Art school in Aarhus, Denmark

Jutland Art Academy (Det Jyske Kunstakademi, abbreviated DJK), is a state recognized institute for higher education in Aarhus, Denmark, offering a 5-year programme in contemporary art. The academy has no departments and focuses on conceptually driven practices and transdisciplinary work. The academy has about 50 students. The school is located in the street of Mejlgade in the Latin Quarter of Aarhus.

Other recognized Art Academies in Denmark comprise the Royal Danish Academy of Art in Copenhagen, and Funen Art Academy in Odense. There are other institutions which also use the name 'art academy', but none of these are state recognized as institutions of higher education.

== History ==
DJK was established in 1959 as an independent player in the Danish milieu of educations in the arts. In 1964 the academy moved into its current location in the buildings in Mejlgade 32-34. In 1969 DJK entered the state budget, effectively making all students of Danish citizenship eligible for state education stipend SU (Danish: abbr. for Statens Uddannelsesstøtte). In 1999 the academy decided to discontinue the traditional division into media-based departments (painting, sculpture, graphics, etc.) which was characteristic of the classical art academy, and today the academy offers all forms of teaching to all students regardless of year group.

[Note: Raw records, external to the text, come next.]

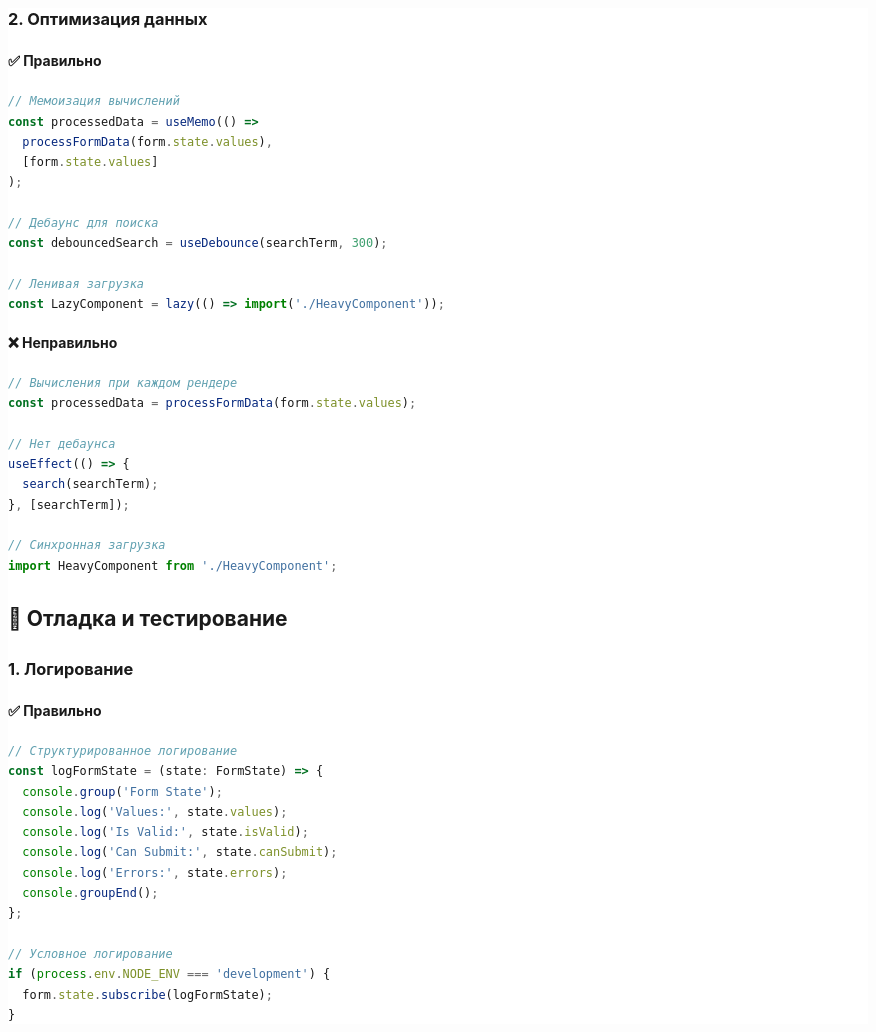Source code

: ### 2. Оптимизация данных

#### ✅ Правильно
```typescript
// Мемоизация вычислений
const processedData = useMemo(() => 
  processFormData(form.state.values), 
  [form.state.values]
);

// Дебаунс для поиска
const debouncedSearch = useDebounce(searchTerm, 300);

// Ленивая загрузка
const LazyComponent = lazy(() => import('./HeavyComponent'));
```

#### ❌ Неправильно
```typescript
// Вычисления при каждом рендере
const processedData = processFormData(form.state.values);

// Нет дебаунса
useEffect(() => {
  search(searchTerm);
}, [searchTerm]);

// Синхронная загрузка
import HeavyComponent from './HeavyComponent';
```

## 🔧 Отладка и тестирование

### 1. Логирование

#### ✅ Правильно
```typescript
// Структурированное логирование
const logFormState = (state: FormState) => {
  console.group('Form State');
  console.log('Values:', state.values);
  console.log('Is Valid:', state.isValid);
  console.log('Can Submit:', state.canSubmit);
  console.log('Errors:', state.errors);
  console.groupEnd();
};

// Условное логирование
if (process.env.NODE_ENV === 'development') {
  form.state.subscribe(logFormState);
}
```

The building in Mejlgade was renovated in 2006.

== Educational scope ==
The objective of the Jutland Art Academy is to teach and research within the visual arts, while developing an artistic and intellectual community of study and creation. It is essential for the academy that its activities reflect the fact that visual art must be in investigative dialogue with the constantly changing world of political, technological and economic conditions that shape our contemporary society. Students are encouraged to work in any given media (painting, sculpting, graphics, performance, new media etc.).

The different modes of teaching at the school includes thematical workshops, reading groups and seminars, lectures, technical courses and various forms of individual guidance. The teaching does not include classical training, but focuses instead on individual subject matter and context. All lectures in every discipline are open for all the students during the entire study programme. All students are offered a small studio space.

The education is carried out by a team of engaged and significant artists, all actively performing both nationally and internationally. During the education it is essential that the student is prepared for many different kinds of co-operation. The teaching language is Danish, in some cases English or other Scandinavian languages.

The study consists of a 3-year basis education and a 2-year specialized education. Admission at the education takes place on the basis of an evaluation of the applicant's works and an interview between the admission committee and the applicant. 8-12 students are admitted each year.

== Organization ==
The current rector of the school is art historian and curator Judith Schwarzbart, since March 2016. Former rectors are visual artist Jesper Rasmussen (2007–15) and visual artist Jytte Høy (1996-2007).

Jutland Art Academy receives funding from the Ministry of Culture Denmark, the Aarhus Municipality and various foundations and private sponsors. The institution is a member institution of ELIA (European League of Institutes of the Arts), and KUNO (co-operation between art institutions of higher learning in the Nordic-Baltic region).

== Alumni ==
Former notable students of Jutland Art Academy includes Poul Anker Bech.